– О, моя Беатриса…– Николь тяжело вздыхает.
– Так, стало быть, это из-за девчонки с тобой стряслось такое несчастье? – допытывается Гаратафас.
– Увы, я не был удостоен судьбы прославленного Абеляра…
Гомбер усаживается в ногах у турка. Остальные мужчины устраиваются поудобнее, если только это слово позволительно в отношении к жестким вёсельным скамьям, на тот момент пустующим из-за послеполуденной жары.
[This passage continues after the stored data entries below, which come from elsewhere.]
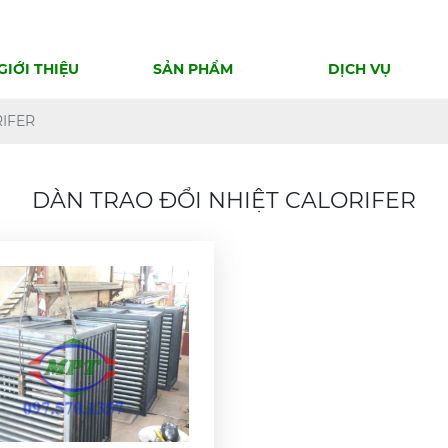
GIỚI THIỆU
SẢN PHẨM
DỊCH VỤ
RIFER
DÀN TRAO ĐỔI NHIỆT CALORIFER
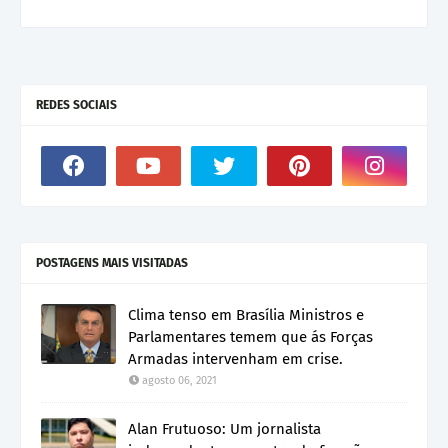
REDES SOCIAIS
POSTAGENS MAIS VISITADAS
Clima tenso em Brasília Ministros e
Parlamentares temem que ás Forças
Armadas intervenham em crise.
agosto 06, 2021
Alan Frutuoso: Um jornalista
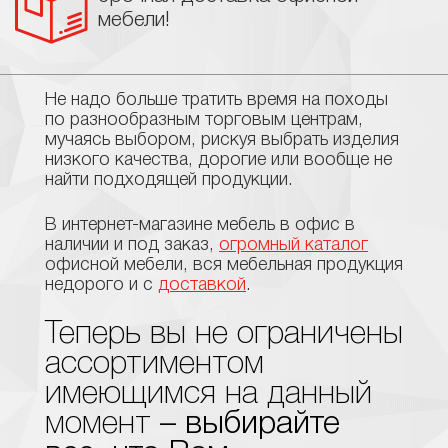
мебели!
Не надо больше тратить время на походы
по разнообразным торговым центрам,
мучаясь выбором, рискуя выбрать изделия
низкого качества, дорогие или вообще не
найти подходящей продукции.
В интернет-магазине мебель в офис в
наличии и под заказ,
огромный каталог
офисной мебели, вся мебельная продукция
недорого и с
доставкой
.
Теперь вы не ограничены
ассортиментом
имеющимся на данный
момент
– выбирайте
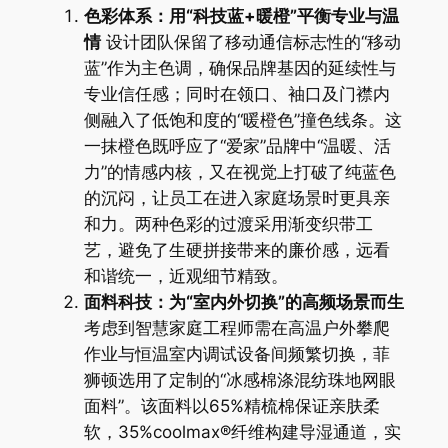
色彩体系：用“科技蓝+暖橙”平衡专业与温
情
设计团队保留了移动通信标志性的“移动
蓝”作为主色调，确保品牌基因的延续性与
专业信任感；同时在领口、袖口及门襟内
侧融入了低饱和度的“暖橙色”撞色线条。这
一抹橙色既呼应了“爱家”品牌中“温暖、活
力”的情感内核，又在视觉上打破了纯蓝色
的沉闷，让员工在进入家庭场景时更具亲
和力。两种色彩的过渡采用渐变织带工
艺，避免了生硬拼接带来的廉价感，远看
和谐统一，近观细节精致。
面料科技：为“室内外切换”的高频场景而生
考虑到智慧家庭工程师需在高温户外攀爬
作业与恒温室内调试设备间频繁切换，菲
狮顿选用了定制的“冰感棉涤混纺珠地网眼
面料”。该面料以65%精梳棉保证亲肤柔
软，35%coolmax®纤维构建导湿通道，实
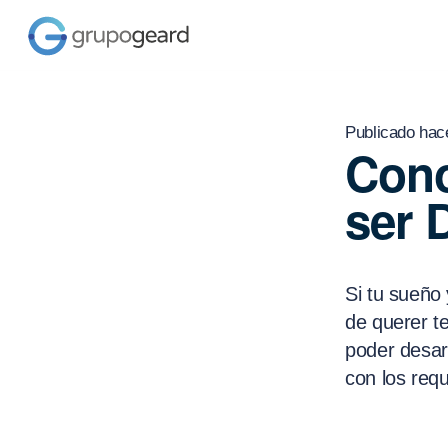
Publicado hac
Cono
ser 
Si tu sueño
de querer t
poder desarr
con los req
И представляется, будто это не море, своей неподвижной гладью доводящее до изнеможения, а огромное поле, и поникшие имперские паруса и хоругви великих святых – ветви гигантского дерева, под сенью которого в ожидании прохлады после жаркого дня собираются землепашцы, оставив труды, и рассказывают друг другу свои истории.
Глава 2
– Если мой итальянский был весьма сомнителен, то голос мой – так говорил Жоскен – таил в себе красоту. После обильного ужина он велел мне снова спеть «Фортуну», а затем другие песни, его сочинения. Я не мог их прочесть, я даже не знал, в чем этот процесс состоит, но на слух я повторял за ним все в точности, не ошибаясь, с большим одушевлением и радостью.
Начиная со следующего дня моя жизнь совершенно изменилась. Из подопечного, подобранного еле живым, я превратился в ученика. Подъем на заре, плошка молока, немного хлеба – и за работу! Жоскен мало спал.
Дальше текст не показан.